Every record that follows must be duplicated exactly, with images left out.

--

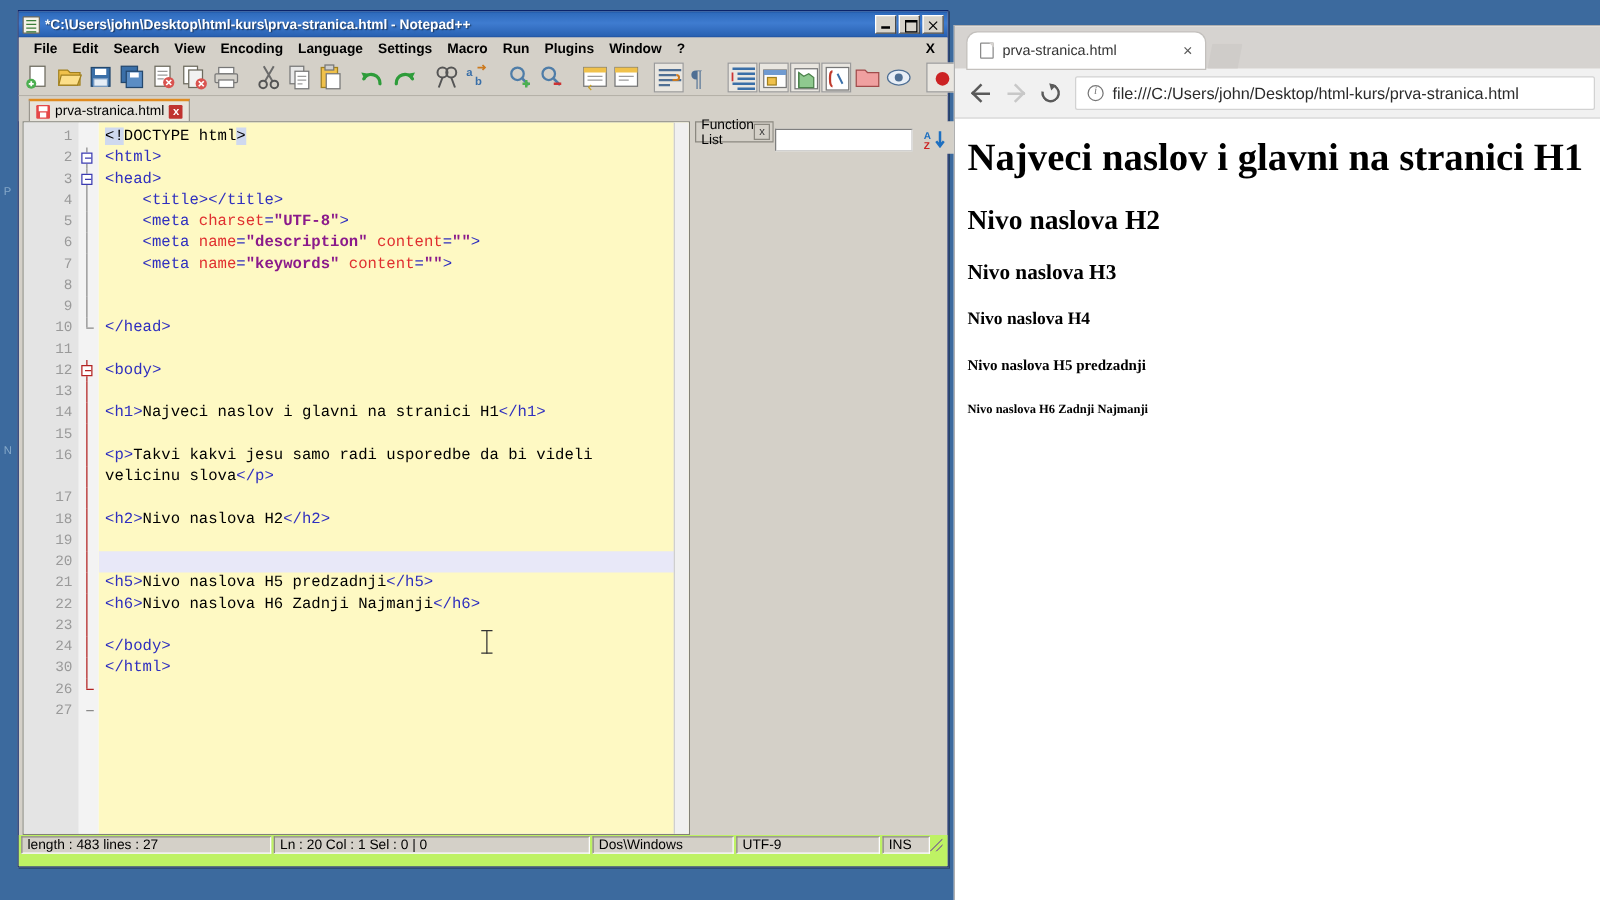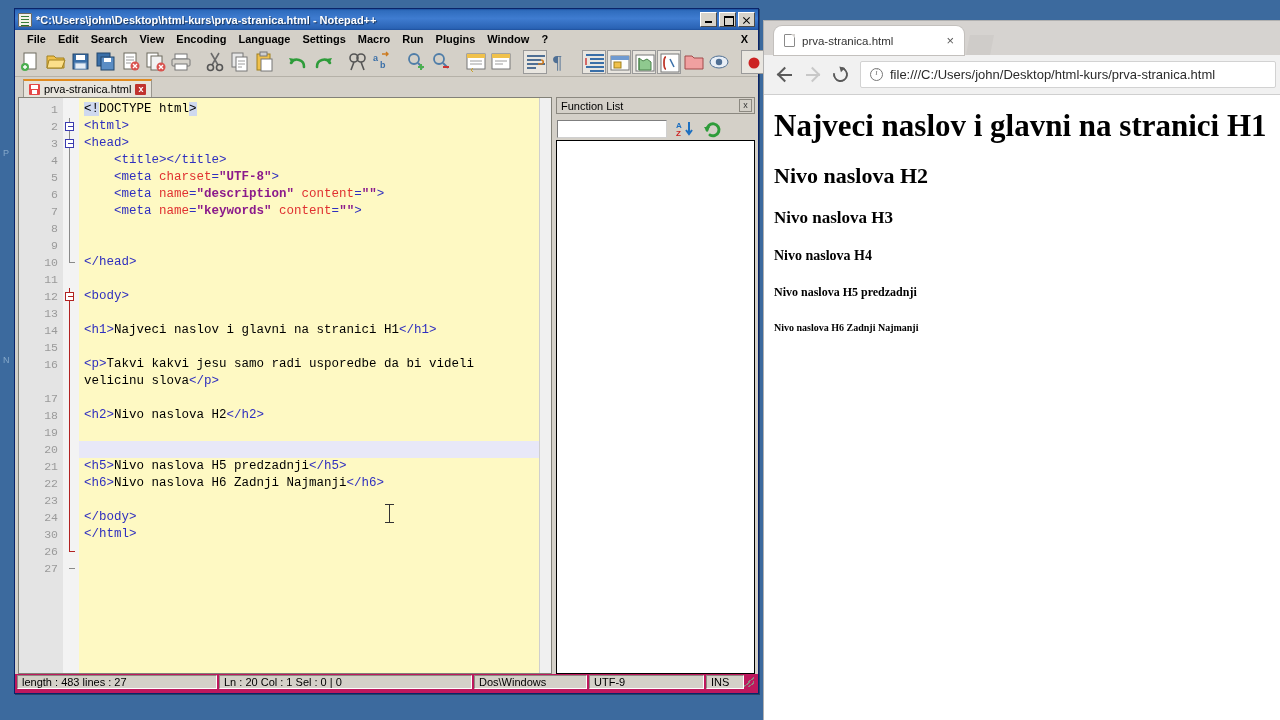--- a/index.html
+++ b/index.html
@@ -135,41 +135,41 @@
   .ibeam:before{content:"";position:absolute;left:4px;top:0;width:1px;height:19px;background:#333;}
   .ibeam:after{content:"";position:absolute;left:0;top:0;width:9px;height:1px;background:#333;box-shadow:0 18px 0 #333;}
 
   .vscroll{
     position:absolute;right:0;top:0;bottom:0;width:12px;background:#f0f0f0;border-left:1px solid #cfcfcf;
   }
   .vthumb{position:absolute;left:1px;top:0;right:1px;height:0;}
 
   
   .fnpanel{
-    flex:1;margin-left:4px;display:flex;flex-direction:column;min-width:0;
+    flex:1;margin-left:4px;display:flex;flex-direction:row;min-width:0;
   }
   .fnhead{
     height:17px;background:#d4d0c8;border:1px solid #8b8880;display:flex;align-items:center;
     font-size:11px;padding:0 2px 0 4px;color:#000;
   }
   .fnhead .t{flex:1;}
   .fnclose{
     width:13px;height:13px;border:1px solid #8b8880;background:#d4d0c8;font-size:9px;
     line-height:11px;text-align:center;color:#333;
   }
   .fntools{height:26px;background:#d4d0c8;display:flex;align-items:center;gap:8px;padding:3px 0 0 1px;}
   .fnsearch{
     flex:0 0 110px;height:18px;background:#fff;border:1px solid #7f7f7f;border-right-color:#d0d0d0;border-bottom-color:#d0d0d0;
   }
   .fnicon{width:20px;height:20px;position:relative;}
   .fnlist{flex:1;background:#fff;border:1px solid #000;min-height:0;}
 
   
   .statusbar{
-    flex:0 0 19px;background:#be185d;display:flex;align-items:stretch;padding:1px 2px 4px 2px;gap:2px;
+    flex:0 0 19px;background:#bef264;display:flex;align-items:stretch;padding:1px 2px 10px 2px;gap:2px;
     font-size:11px;color:#000;
   }
   .sb{
     border:1px solid #8d8a82;border-right-color:#fdfdfd;border-bottom-color:#fdfdfd;
     background:#d4d0c8;display:flex;align-items:center;padding:0 4px;white-space:nowrap;overflow:hidden;
   }
   .sb1{flex:0 0 200px;}
   .sb2{flex:0 0 253px;}
   .sb3{flex:0 0 113px;}
   .sb4{flex:0 0 115px;}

--

* Result below *
--- a/index.html
+++ b/index.html
@@ -135,41 +135,41 @@
   .ibeam:before{content:"";position:absolute;left:4px;top:0;width:1px;height:19px;background:#333;}
   .ibeam:after{content:"";position:absolute;left:0;top:0;width:9px;height:1px;background:#333;box-shadow:0 18px 0 #333;}
 
   .vscroll{
     position:absolute;right:0;top:0;bottom:0;width:12px;background:#f0f0f0;border-left:1px solid #cfcfcf;
   }
   .vthumb{position:absolute;left:1px;top:0;right:1px;height:0;}
 
   
   .fnpanel{
-    flex:1;margin-left:4px;display:flex;flex-direction:column;min-width:0;
+    flex:1;margin-left:4px;display:flex;flex-direction:row;min-width:0;
   }
   .fnhead{
     height:17px;background:#d4d0c8;border:1px solid #8b8880;display:flex;align-items:center;
     font-size:11px;padding:0 2px 0 4px;color:#000;
   }
   .fnhead .t{flex:1;}
   .fnclose{
     width:13px;height:13px;border:1px solid #8b8880;background:#d4d0c8;font-size:9px;
     line-height:11px;text-align:center;color:#333;
   }
   .fntools{height:26px;background:#d4d0c8;display:flex;align-items:center;gap:8px;padding:3px 0 0 1px;}
   .fnsearch{
     flex:0 0 110px;height:18px;background:#fff;border:1px solid #7f7f7f;border-right-color:#d0d0d0;border-bottom-color:#d0d0d0;
   }
   .fnicon{width:20px;height:20px;position:relative;}
   .fnlist{flex:1;background:#fff;border:1px solid #000;min-height:0;}
 
   
   .statusbar{
-    flex:0 0 19px;background:#be185d;display:flex;align-items:stretch;padding:1px 2px 4px 2px;gap:2px;
+    flex:0 0 19px;background:#bef264;display:flex;align-items:stretch;padding:1px 2px 10px 2px;gap:2px;
     font-size:11px;color:#000;
   }
   .sb{
     border:1px solid #8d8a82;border-right-color:#fdfdfd;border-bottom-color:#fdfdfd;
     background:#d4d0c8;display:flex;align-items:center;padding:0 4px;white-space:nowrap;overflow:hidden;
   }
   .sb1{flex:0 0 200px;}
   .sb2{flex:0 0 253px;}
   .sb3{flex:0 0 113px;}
   .sb4{flex:0 0 115px;}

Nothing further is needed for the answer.